To-do item — Could you reproduce the entries below word for word, beginning with their first line and stopping after the line that contains "Française D’Oceania Cruises Lors Du Grand", with both of those lines included?

Task input —
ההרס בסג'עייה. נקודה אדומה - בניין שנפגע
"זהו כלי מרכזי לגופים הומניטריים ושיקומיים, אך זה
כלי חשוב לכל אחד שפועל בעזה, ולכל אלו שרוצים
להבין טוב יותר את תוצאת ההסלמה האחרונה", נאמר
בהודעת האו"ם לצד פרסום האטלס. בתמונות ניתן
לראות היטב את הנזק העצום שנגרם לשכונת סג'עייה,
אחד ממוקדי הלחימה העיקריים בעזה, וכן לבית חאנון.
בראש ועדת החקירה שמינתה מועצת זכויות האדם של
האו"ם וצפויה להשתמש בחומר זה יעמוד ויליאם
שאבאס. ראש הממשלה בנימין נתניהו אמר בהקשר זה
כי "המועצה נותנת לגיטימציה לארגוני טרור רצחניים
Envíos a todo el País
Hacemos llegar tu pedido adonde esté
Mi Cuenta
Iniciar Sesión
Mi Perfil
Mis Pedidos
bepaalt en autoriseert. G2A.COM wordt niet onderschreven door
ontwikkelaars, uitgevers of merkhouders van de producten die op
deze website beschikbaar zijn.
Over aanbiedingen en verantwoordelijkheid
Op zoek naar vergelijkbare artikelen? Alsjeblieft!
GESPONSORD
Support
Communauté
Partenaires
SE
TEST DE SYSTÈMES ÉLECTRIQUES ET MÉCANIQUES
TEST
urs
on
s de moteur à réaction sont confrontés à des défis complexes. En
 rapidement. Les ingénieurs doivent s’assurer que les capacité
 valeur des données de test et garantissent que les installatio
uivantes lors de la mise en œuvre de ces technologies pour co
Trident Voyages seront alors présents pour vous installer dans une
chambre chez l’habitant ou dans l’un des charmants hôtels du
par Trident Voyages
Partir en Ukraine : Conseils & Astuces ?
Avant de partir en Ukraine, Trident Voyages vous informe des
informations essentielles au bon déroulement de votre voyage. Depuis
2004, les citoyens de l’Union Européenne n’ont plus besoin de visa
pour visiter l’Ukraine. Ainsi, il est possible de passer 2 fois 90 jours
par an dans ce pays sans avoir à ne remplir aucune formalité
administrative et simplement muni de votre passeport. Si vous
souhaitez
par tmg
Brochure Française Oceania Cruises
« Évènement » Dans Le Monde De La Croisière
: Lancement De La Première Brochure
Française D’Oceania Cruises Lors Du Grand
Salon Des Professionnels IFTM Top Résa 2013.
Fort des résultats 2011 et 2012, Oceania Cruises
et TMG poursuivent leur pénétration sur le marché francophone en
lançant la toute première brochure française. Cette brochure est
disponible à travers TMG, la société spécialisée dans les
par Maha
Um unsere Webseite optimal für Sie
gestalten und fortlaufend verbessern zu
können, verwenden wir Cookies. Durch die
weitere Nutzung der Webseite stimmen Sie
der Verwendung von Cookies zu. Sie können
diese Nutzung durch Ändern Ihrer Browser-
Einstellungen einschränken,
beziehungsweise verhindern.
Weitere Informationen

Result for this task —
ההרס בסג'עייה. נקודה אדומה - בניין שנפגע
"זהו כלי מרכזי לגופים הומניטריים ושיקומיים, אך זה
כלי חשוב לכל אחד שפועל בעזה, ולכל אלו שרוצים
להבין טוב יותר את תוצאת ההסלמה האחרונה", נאמר
בהודעת האו"ם לצד פרסום האטלס. בתמונות ניתן
לראות היטב את הנזק העצום שנגרם לשכונת סג'עייה,
אחד ממוקדי הלחימה העיקריים בעזה, וכן לבית חאנון.
בראש ועדת החקירה שמינתה מועצת זכויות האדם של
האו"ם וצפויה להשתמש בחומר זה יעמוד ויליאם
שאבאס. ראש הממשלה בנימין נתניהו אמר בהקשר זה
כי "המועצה נותנת לגיטימציה לארגוני טרור רצחניים
Envíos a todo el País
Hacemos llegar tu pedido adonde esté
Mi Cuenta
Iniciar Sesión
Mi Perfil
Mis Pedidos
bepaalt en autoriseert. G2A.COM wordt niet onderschreven door
ontwikkelaars, uitgevers of merkhouders van de producten die op
deze website beschikbaar zijn.
Over aanbiedingen en verantwoordelijkheid
Op zoek naar vergelijkbare artikelen? Alsjeblieft!
GESPONSORD
Support
Communauté
Partenaires
SE
TEST DE SYSTÈMES ÉLECTRIQUES ET MÉCANIQUES
TEST
urs
on
s de moteur à réaction sont confrontés à des défis complexes. En
 rapidement. Les ingénieurs doivent s’assurer que les capacité
 valeur des données de test et garantissent que les installatio
uivantes lors de la mise en œuvre de ces technologies pour co
Trident Voyages seront alors présents pour vous installer dans une
chambre chez l’habitant ou dans l’un des charmants hôtels du
par Trident Voyages
Partir en Ukraine : Conseils & Astuces ?
Avant de partir en Ukraine, Trident Voyages vous informe des
informations essentielles au bon déroulement de votre voyage. Depuis
2004, les citoyens de l’Union Européenne n’ont plus besoin de visa
pour visiter l’Ukraine. Ainsi, il est possible de passer 2 fois 90 jours
par an dans ce pays sans avoir à ne remplir aucune formalité
administrative et simplement muni de votre passeport. Si vous
souhaitez
par tmg
Brochure Française Oceania Cruises
« Évènement » Dans Le Monde De La Croisière
: Lancement De La Première Brochure
Française D’Oceania Cruises Lors Du Grand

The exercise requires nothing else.